В 10 часов день кончен. Иногда пилю и рублю на завтра. В 11 часов или в 12 часов я тоже в постель. Счастлива лампочкой у самой подушки, тишиной, тетрадкой, папиросой, иногда - хлебом.
Пишу скверно, тороплюсь. Не записала ни ascensions [Подъемник (фр.)] на чердак - лестницы нету (спалили) - подтягиваюсь на веревке - за бревнами, ни постоянных ожогов от углей, которые (нетерпение? ожесточение?) хватаю прямо руками, ни беготни по комиссионным магазинам (не продалось ли?) и кооперативам (не выдают ли?).
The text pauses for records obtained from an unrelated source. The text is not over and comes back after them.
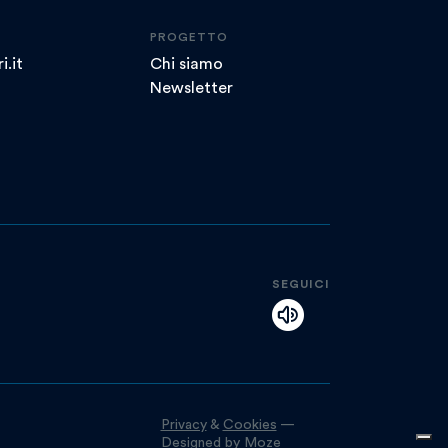
PROGETTO
i.it
Chi siamo
Newsletter
SEGUICI
Privacy
&
Cookies
—
Designed by
Moze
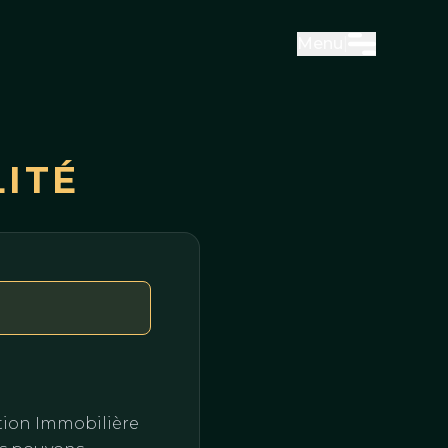
Menu
|
LITÉ
otion Immobilière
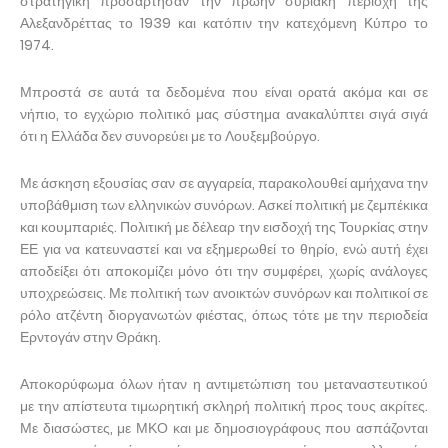
στρατηγική προσάρτησαν την πρώην συριακή περιοχή της
Αλεξανδρέττας το 1939 και κατόπιν την κατεχόμενη Κύπρο το
1974.
Μπροστά σε αυτά τα δεδομένα που είναι ορατά ακόμα και σε
νήπιο, το εγχώριο πολιτικό μας σύστημα ανακαλύπτει σιγά σιγά
ότι η Ελλάδα δεν συνορεύει με το Λουξεμβούργο.
Με άσκηση εξουσίας σαν σε αγγαρεία, παρακολουθεί αμήχανα την
υποβάθμιση των ελληνικών συνόρων. Ασκεί πολιτική με ζεμπέκικα
και κουμπαριές. Πολιτική με δέλεαρ την εισδοχή της Τουρκίας στην
ΕΕ για να κατευναστεί και να εξημερωθεί το θηρίο, ενώ αυτή έχει
αποδείξει ότι αποκομίζει μόνο ότι την συμφέρει, χωρίς ανάλογες
υποχρεώσεις. Με πολιτική των ανοικτών συνόρων και πολιτικοί σε
ρόλο ατζέντη διοργανωτών φιέστας, όπως τότε με την περιοδεία
Ερντογάν στην Θράκη.
Αποκορύφωμα όλων ήταν η αντιμετώπιση του μεταναστευτικού
με την απίστευτα τιμωρητική σκληρή πολιτική προς τους ακρίτες.
Με διασώστες, με ΜΚΟ και με δημοσιογράφους που ασπάζονται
Не записала самого главного: веселья, остроты мысли, взрывов радости при малейшей удаче, страстной нацеленности всего существа - все стены исчерканы строчками стихов и NB! для записной книжки. Не записала путешествий по ночам в страшный ледяной низ, - в бывшую Алину детскую - за какой-нибудь книгой, которую вдруг безумно захотелось, не записала постоянной нашей с Алей настороженной надежды: “Не стучат ли? Кажется, стучат!” (Звонок не звонит с начала революции, вместо звонка - молоток. Мы живем наверху, за семью дверьми и слышим все: каждый взвизг чужой пилы, каждый взмах чужого топора, каждое хлопанье чужой двери, каждый шум во дворе, - все, кроме стука в нашу дверь!) И - вдруг - кажется стучат! - или Аля, накинув синюю шубку, шитую, когда ей было два года, или я, не накинув ничего - вниз, ощупью, вскачь, в полной темноте, сначала мимо лестницы без перил (спалили), потом по этой лестнице - к цепочке парадной двери. (Кстати, можно войти и без нашей помощи, только не все знают.)
Не записала своей вечной, одной и той же - теми же словами! - молитвы перед сном.
Но жизнь души - Алиной и моей - вырастет из моих стихов - пьес - ее тетрадок.
Я хотела записать только день.
Если эта зима пройдет, я действительно буду fort comme la mort [Сильна как смерть (фр.).]